Exercise description: Go through the data line by line. Copy each one holding the string "wire".

Dataset records:

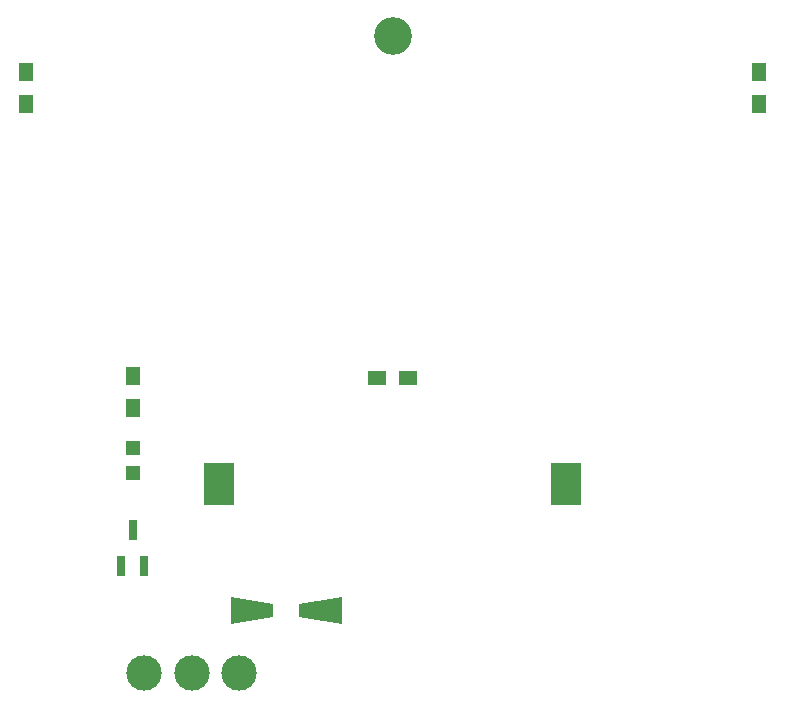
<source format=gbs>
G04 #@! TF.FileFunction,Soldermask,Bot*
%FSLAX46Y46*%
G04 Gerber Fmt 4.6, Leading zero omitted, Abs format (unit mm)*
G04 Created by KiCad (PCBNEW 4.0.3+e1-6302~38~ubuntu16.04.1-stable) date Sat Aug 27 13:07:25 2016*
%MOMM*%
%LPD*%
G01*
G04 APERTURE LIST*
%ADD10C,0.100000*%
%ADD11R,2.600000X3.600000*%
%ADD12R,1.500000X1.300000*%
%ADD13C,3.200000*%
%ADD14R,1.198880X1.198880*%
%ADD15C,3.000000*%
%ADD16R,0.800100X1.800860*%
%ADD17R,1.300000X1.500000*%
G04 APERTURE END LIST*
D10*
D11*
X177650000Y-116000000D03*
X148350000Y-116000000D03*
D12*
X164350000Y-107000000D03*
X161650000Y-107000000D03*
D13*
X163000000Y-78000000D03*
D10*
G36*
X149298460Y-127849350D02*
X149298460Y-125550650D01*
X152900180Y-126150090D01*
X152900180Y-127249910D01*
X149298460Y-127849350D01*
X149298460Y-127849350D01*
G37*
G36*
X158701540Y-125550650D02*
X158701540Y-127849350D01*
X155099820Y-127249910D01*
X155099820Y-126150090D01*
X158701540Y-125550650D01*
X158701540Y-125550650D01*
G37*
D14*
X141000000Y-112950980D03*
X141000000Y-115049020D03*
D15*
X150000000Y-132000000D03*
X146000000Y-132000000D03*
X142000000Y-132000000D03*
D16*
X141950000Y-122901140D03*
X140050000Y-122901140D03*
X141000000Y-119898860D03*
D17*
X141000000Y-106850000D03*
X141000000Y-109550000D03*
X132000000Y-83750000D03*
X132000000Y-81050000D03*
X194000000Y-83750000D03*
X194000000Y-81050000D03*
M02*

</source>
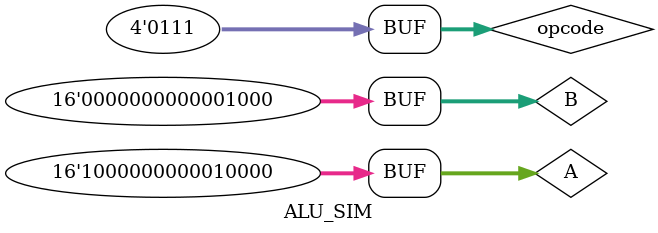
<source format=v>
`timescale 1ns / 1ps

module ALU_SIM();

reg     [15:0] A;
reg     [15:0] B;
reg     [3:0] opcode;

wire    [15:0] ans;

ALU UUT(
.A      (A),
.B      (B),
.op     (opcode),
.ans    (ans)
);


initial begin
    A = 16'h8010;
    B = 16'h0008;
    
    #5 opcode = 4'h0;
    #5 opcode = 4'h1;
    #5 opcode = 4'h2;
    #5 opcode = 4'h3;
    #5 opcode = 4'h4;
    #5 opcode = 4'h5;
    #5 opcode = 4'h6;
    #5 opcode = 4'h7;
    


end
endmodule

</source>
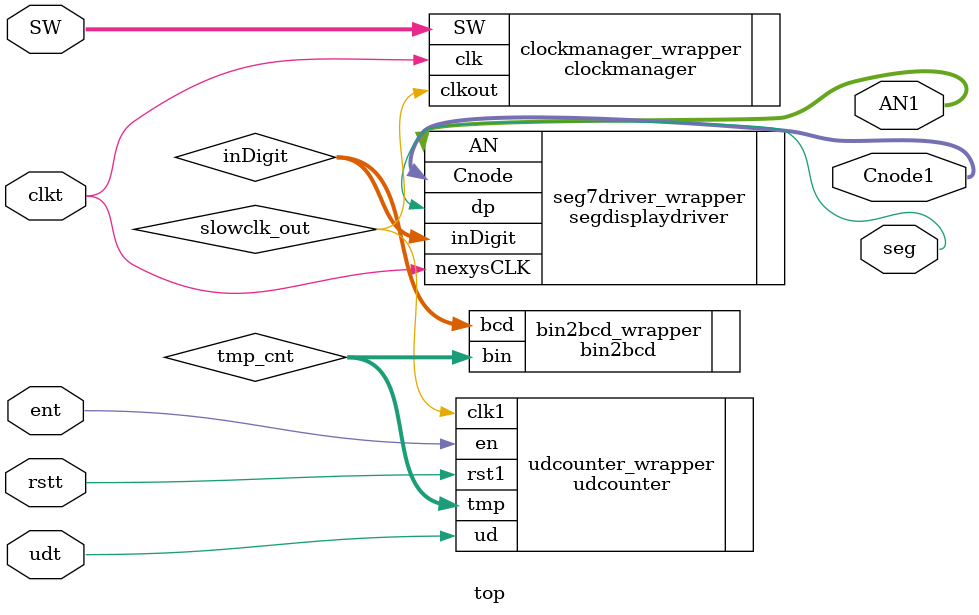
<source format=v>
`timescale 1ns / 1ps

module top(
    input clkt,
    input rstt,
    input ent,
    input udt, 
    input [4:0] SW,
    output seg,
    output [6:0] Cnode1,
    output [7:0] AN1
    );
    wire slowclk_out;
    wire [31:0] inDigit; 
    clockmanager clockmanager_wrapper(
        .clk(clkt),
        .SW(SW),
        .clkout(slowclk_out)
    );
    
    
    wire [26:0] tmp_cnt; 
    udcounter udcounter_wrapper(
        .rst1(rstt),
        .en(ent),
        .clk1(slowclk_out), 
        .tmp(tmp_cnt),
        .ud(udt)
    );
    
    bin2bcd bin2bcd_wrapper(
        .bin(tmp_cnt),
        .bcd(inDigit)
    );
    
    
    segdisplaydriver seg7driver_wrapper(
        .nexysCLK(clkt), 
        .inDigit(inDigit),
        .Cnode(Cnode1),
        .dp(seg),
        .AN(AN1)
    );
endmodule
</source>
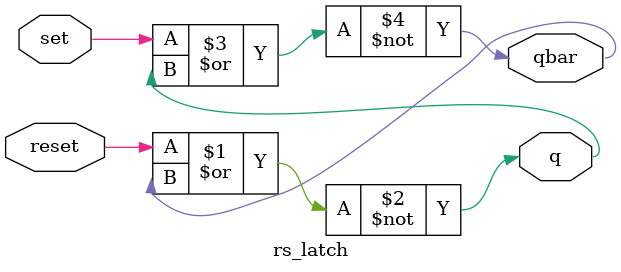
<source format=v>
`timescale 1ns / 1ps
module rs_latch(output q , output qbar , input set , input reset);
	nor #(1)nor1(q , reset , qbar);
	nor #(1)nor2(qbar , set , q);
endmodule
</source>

Output for this task:
wire    [15:0] ans;
    wire slowclk_out;
    wire [31:0] inDigit; 
    wire [26:0] tmp_cnt; 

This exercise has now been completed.